Unter dem Punkt „Innovation“ vereinbarten Paris und Berlin eine intensivere Zusammenarbeit bei Forschung und Technik. Wörtlich heißt es im Kommuniqué: „Insbesondere werden Frankreich und Deutschland mit dem Ziel einer größtmöglichen gemeinschaftlichen Finanzierung und der Vermeidung von Konkurrenz … an gemeinsamen Prioritäten arbeiten, die im Rahmen der neuen Europäischen Vorbereitenden Maßnahme und des künftigen Europäischen Verteidigungsforschungsprogramms finanziert werden sollen.“ Beide Länder werden eine gemeinsame Strategie ausarbeiten, um Forschung und Technik im Bereich der digitalen Dual-Use-Technologie zu bündeln und zu intensivieren und die Auswirkungen dieser Technologie auf den Verteidigungsbereich zu analysieren (die Vertragspartner verstehen diesen Bereich, der beispielsweise künstliche Intelligenz, Robotik oder Quantencomputing beinhaltet, als weit gefasst).

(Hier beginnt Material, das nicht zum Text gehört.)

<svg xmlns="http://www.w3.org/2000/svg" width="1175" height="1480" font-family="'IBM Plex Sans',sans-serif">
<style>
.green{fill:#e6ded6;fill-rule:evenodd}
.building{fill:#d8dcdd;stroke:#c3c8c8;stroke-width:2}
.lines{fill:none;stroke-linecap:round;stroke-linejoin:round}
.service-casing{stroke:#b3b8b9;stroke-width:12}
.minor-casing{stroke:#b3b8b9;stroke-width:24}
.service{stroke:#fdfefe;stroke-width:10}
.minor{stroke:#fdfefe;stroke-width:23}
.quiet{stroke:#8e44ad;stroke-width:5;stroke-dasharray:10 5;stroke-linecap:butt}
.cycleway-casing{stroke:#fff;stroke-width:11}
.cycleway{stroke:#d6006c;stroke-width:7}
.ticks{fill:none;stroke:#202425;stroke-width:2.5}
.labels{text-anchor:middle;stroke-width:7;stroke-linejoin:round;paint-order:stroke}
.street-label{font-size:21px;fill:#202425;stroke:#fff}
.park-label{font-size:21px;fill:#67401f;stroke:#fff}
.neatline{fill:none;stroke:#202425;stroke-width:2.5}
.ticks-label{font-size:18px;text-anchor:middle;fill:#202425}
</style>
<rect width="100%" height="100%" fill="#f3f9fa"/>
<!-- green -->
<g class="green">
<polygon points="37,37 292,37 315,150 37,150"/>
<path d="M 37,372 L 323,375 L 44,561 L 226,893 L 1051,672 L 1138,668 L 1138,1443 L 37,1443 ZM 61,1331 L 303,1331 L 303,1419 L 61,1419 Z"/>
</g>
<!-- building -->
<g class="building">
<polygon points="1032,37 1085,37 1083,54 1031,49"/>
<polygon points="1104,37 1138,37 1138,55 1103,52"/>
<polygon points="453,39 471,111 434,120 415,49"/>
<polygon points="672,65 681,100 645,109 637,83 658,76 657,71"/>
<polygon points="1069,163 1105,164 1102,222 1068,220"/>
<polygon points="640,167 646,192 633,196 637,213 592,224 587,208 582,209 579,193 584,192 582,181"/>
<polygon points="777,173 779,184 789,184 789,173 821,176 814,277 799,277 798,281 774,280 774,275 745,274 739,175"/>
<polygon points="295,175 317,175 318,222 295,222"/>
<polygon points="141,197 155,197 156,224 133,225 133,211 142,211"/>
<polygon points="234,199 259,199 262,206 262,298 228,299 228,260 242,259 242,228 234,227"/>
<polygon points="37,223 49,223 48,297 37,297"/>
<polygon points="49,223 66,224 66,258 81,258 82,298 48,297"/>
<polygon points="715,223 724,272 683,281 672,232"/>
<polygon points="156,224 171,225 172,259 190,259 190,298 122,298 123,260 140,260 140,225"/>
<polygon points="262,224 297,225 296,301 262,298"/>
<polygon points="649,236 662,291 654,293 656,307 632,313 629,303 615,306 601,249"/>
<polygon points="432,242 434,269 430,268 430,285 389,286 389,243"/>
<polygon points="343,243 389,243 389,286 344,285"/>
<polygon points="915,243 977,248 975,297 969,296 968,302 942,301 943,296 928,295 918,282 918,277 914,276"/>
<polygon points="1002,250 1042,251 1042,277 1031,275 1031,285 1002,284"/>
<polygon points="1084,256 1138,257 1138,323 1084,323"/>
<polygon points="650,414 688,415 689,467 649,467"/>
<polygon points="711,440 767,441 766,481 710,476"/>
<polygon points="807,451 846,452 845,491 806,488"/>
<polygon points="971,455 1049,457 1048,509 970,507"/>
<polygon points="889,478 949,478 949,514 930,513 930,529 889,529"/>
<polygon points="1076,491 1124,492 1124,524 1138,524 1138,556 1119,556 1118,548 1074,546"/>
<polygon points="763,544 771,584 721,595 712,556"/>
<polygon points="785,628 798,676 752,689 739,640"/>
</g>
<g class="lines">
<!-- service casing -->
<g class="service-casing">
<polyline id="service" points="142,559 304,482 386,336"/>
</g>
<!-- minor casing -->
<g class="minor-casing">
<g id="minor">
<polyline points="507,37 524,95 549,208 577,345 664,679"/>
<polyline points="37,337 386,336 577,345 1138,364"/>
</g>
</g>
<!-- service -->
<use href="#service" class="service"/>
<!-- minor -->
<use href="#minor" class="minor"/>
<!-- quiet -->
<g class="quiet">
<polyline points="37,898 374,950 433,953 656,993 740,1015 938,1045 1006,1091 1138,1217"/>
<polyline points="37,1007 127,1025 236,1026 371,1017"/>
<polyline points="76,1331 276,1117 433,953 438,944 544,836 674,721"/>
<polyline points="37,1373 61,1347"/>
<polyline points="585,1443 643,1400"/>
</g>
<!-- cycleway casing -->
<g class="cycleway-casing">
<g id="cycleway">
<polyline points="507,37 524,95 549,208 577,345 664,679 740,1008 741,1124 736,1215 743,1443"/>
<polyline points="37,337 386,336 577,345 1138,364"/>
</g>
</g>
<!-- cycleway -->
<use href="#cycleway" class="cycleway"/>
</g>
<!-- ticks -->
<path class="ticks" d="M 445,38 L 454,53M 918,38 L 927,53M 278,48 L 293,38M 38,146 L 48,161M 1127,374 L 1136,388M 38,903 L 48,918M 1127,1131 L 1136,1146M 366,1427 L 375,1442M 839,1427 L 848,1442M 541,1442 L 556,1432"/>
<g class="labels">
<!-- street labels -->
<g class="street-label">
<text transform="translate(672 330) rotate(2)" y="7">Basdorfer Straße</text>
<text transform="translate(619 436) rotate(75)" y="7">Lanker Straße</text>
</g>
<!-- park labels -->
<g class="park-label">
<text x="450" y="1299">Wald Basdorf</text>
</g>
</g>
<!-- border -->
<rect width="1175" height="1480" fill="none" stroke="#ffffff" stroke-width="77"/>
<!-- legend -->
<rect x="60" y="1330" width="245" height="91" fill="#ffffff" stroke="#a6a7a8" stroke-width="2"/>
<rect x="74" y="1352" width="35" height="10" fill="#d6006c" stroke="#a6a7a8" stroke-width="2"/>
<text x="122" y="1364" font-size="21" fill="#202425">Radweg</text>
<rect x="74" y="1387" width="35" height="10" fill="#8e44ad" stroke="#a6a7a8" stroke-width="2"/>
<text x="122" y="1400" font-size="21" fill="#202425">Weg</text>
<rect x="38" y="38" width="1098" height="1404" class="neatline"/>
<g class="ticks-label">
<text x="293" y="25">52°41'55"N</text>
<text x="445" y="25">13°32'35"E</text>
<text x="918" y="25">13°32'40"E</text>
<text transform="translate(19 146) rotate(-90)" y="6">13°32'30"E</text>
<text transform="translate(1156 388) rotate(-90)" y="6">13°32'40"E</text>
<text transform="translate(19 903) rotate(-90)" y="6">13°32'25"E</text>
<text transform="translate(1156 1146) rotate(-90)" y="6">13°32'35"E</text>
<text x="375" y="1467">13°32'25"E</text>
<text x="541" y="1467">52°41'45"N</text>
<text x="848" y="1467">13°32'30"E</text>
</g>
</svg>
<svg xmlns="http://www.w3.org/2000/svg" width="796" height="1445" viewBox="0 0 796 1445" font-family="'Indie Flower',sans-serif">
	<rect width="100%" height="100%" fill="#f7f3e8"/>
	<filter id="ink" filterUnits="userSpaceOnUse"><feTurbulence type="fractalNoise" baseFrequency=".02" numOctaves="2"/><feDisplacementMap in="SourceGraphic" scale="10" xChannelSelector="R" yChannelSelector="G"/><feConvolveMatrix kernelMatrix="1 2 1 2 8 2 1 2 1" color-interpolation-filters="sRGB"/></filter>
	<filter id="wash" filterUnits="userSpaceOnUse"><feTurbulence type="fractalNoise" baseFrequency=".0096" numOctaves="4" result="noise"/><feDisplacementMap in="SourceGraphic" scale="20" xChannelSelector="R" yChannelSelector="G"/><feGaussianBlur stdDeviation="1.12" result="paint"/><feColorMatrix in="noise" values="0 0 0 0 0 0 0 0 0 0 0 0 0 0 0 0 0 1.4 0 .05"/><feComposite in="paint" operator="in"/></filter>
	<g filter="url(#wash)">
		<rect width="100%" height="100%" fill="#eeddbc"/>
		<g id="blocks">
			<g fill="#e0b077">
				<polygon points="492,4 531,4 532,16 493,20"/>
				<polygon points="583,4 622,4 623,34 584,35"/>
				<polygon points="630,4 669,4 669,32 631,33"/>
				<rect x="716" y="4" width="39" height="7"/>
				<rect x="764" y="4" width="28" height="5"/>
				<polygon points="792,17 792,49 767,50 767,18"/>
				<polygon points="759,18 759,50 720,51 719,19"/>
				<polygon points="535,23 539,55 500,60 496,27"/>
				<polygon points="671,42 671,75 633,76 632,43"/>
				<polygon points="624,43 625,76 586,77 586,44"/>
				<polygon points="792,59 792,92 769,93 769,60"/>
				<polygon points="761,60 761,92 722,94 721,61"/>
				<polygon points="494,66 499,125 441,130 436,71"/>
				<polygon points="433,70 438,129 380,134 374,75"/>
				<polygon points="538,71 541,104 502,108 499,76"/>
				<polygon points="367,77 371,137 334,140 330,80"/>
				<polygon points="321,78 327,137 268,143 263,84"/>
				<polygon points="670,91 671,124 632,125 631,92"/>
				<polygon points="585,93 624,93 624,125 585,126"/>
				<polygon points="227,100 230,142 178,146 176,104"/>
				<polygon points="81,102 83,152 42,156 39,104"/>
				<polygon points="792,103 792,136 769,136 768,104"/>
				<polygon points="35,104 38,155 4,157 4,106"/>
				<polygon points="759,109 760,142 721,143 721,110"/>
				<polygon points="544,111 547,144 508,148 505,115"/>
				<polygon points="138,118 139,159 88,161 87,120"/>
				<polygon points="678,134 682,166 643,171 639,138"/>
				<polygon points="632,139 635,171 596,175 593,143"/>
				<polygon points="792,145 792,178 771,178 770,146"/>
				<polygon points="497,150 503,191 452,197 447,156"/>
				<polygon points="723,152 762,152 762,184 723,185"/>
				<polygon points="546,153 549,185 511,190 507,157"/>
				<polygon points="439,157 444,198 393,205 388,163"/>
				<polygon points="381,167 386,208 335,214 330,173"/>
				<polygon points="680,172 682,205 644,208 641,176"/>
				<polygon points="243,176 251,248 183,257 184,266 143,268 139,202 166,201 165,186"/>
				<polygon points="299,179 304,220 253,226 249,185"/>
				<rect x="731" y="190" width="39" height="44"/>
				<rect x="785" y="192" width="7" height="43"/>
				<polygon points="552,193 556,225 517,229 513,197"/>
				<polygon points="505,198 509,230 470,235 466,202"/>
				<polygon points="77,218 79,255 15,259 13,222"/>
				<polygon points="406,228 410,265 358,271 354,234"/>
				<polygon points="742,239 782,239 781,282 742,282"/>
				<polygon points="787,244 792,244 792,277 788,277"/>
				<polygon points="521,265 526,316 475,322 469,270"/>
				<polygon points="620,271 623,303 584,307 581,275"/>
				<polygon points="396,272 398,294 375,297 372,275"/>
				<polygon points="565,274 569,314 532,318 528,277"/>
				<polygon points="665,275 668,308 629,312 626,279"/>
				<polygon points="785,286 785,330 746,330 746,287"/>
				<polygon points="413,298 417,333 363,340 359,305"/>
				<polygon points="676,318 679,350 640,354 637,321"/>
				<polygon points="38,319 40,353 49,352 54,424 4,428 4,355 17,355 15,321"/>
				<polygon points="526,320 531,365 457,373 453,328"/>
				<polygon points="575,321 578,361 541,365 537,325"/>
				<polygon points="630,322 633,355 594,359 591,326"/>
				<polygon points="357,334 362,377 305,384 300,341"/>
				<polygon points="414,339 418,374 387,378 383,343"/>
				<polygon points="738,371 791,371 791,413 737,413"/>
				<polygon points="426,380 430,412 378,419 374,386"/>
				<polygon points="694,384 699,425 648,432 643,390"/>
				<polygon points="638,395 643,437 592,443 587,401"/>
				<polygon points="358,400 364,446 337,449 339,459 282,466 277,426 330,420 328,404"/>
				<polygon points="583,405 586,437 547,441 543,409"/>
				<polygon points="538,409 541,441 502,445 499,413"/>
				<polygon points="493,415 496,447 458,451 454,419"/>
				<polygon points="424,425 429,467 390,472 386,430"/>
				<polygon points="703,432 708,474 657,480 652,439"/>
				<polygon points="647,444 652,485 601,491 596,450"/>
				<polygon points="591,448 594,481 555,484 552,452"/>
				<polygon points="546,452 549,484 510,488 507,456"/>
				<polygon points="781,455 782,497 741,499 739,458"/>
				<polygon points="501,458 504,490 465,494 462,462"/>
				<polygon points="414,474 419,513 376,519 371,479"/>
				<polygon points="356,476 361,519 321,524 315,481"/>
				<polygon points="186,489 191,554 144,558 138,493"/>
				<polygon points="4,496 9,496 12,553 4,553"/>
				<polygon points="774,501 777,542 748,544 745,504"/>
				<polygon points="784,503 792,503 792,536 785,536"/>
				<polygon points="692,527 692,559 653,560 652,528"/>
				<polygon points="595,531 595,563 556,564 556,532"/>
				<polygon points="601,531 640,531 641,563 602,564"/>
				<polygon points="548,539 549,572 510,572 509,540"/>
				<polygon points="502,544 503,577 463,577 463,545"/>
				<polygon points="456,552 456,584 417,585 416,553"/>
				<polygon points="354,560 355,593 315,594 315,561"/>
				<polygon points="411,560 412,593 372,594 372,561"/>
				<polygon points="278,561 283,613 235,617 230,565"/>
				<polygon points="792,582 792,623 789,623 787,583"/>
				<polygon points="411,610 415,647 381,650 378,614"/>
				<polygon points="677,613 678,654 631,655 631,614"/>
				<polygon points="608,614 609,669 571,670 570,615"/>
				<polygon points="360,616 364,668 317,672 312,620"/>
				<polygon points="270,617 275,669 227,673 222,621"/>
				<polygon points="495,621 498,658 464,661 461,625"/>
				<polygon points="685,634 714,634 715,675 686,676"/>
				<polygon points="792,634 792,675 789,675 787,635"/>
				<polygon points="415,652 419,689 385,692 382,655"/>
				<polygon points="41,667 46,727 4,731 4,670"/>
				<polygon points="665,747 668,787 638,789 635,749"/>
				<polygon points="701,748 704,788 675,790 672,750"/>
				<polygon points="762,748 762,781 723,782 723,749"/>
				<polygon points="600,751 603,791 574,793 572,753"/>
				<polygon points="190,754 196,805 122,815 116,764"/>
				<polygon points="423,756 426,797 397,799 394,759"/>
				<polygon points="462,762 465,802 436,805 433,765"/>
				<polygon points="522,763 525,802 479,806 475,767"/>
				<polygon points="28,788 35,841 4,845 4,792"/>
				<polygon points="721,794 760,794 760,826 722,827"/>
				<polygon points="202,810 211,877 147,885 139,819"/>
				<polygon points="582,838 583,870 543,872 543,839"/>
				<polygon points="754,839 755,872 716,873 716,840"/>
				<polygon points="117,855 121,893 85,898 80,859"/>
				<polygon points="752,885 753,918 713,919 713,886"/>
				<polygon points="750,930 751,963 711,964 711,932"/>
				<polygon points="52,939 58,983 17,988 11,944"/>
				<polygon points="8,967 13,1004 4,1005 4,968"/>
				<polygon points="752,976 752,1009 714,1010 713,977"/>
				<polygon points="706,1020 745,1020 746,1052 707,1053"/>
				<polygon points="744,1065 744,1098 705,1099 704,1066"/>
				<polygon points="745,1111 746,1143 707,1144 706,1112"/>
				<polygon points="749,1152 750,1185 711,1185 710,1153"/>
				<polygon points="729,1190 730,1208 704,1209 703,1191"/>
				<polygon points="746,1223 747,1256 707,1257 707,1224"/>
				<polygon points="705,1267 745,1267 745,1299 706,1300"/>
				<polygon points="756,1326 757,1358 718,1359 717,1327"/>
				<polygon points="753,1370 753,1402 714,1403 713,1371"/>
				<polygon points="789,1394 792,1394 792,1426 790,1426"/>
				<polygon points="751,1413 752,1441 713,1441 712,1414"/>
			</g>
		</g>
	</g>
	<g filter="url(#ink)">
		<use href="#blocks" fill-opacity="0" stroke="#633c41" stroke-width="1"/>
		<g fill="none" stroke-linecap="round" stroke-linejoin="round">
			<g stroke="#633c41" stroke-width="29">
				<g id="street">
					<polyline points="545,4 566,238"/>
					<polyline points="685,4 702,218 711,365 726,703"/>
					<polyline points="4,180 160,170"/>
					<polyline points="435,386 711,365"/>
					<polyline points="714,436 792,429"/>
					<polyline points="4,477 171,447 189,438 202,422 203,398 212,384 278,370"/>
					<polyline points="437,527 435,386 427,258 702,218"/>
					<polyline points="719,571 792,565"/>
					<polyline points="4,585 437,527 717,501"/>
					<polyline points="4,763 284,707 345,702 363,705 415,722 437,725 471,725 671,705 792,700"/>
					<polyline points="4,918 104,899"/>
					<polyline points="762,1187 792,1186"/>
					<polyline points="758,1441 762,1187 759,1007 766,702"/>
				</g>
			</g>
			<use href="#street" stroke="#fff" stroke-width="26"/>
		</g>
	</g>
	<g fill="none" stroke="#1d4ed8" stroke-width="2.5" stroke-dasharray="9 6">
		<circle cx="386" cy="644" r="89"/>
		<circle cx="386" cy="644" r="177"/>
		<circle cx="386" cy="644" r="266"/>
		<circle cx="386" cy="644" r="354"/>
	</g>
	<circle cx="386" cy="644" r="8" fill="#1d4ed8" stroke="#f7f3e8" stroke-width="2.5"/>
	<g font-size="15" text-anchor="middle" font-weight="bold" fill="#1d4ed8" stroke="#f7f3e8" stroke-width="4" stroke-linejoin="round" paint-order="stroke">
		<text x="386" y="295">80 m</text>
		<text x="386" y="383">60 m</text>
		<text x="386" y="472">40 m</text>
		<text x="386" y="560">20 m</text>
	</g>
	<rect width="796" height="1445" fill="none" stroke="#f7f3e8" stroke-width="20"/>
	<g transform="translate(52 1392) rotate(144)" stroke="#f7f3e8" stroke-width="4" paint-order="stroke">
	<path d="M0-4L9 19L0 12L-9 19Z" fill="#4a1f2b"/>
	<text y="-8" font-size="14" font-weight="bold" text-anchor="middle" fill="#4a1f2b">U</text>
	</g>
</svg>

Schließlich soll ein gemeinsamer „industrieller Fahrplan“ erstellt werden, in dem – unter Berücksichtigung bestehender Initiativen – „vorrangige Bereiche ermittelt, der Transfer von Wissen von der Forschung in die Industrie erleichtert und Finanzmechanismen identifiziert werden“.

Politisches Rückgrat für die europäische Sicherheitskooperation

Der 19. Deutsch-Französische Ministerrat legte zum Schluss fest, dass die Verteidigungsministerinnen Ursula von der Leyen und Florence Parly im Oktober dieses Jahres erstmals die Fortschritte bei den vereinbarten gemeinsamen Maßnahmen überprüfen sollen.

In ihrem Gemeinschaftsbeitrag für die Onlineausgabe der Wochenzeitung DIE ZEIT hatten Claudia Major (Stiftung Wissenschaft und Politik) und Christian Mölling (Forschungsinstitut der Deutschen Gesellschaft für Auswärtige Politik) im Vorfeld des Paris-Treffens geschrieben: „Für Deutschland gibt es in der EU nach dem Brexit-Votum keinen wichtigeren Partner als Frankreich. Das gilt weit über den Verteidigungsbereich hinaus. Nach der Wahl von Emmanuel Macron zum französischen Präsidenten gibt es nun die Chance, dass Deutschland und Frankreich als politisches Rückgrat die europäische Sicherheitskooperation in den nächsten Jahren tatsächlich voranbringen.“

Das sei notwendig, so Major und Mölling, weil kein europäisches Land allein in der Lage sei, aktuelle Sicherheitsprobleme im Alleingang zu lösen. Russland, die Terrorbewegung „Islamischer Staat“ oder fragile Staaten: All diese Probleme könnten die Europäer nur gemeinsam angehen. Allerdings brauche es Leadership von Staaten, die Ideen entwickelten und diese auch umsetzten, meinen die Autoren. „Es braucht Staaten, die die anderen Europäer mitreißen und als Vorbild handeln. Genau das müssen Frankreich und Deutschland jetzt im Verteidigungsbereich liefern.“ Das Pariser Spitzentreffen am 13. Juli 2017 dürfte Europa etliche Initialzündungen mit Langzeit- und Tiefenwirkung geliefert haben …


Hintergrund                           

Die Treffen des Deutsch-Französischen Ministerrates gibt es seit 1963. Zum 40. Jahrestag des Elysée-Vertrages 2003 wurden die bis dato „Regierungskonsultationen“ genannten Treffen feierlich in „Ministerrat“ umbenannt (der am 22. Januar 1963 im Pariser Élysée-Palast von Bundeskanzler Konrad Adenauer und Präsident Charles de Gaulle unterzeichnete „Vertrag zwischen der Bundesrepublik Deutschland und der Französischen Republik über die deutsch-französische Zusammenarbeit“ ging als „Élysée-Vertrag“ in die Geschichte ein und ist ein Meilenstein in der Entwicklung der Beziehungen beider Länder).
Der Deutsch-Französische Ministerrat tagt halbjährlich. Die Treffen finden jeweils im Frühjahr und im Herbst abwechselnd in Frankreich und in Deutschland statt. Die Begegnungen sollen den Regierungen Frankreichs und Deutschlands die Möglichkeit bieten, ihre Zusammenarbeit auf höchster politischer Ebene zu koordinieren.


Unser Bildmaterial zeigt Bundeskanzlerin Angela Merkel und den französischen Staatspräsidenten Emmanuel Macron bei ihrer gemeinsamen Pressekonferenz am Nachmittag des Regierungstreffens in Paris.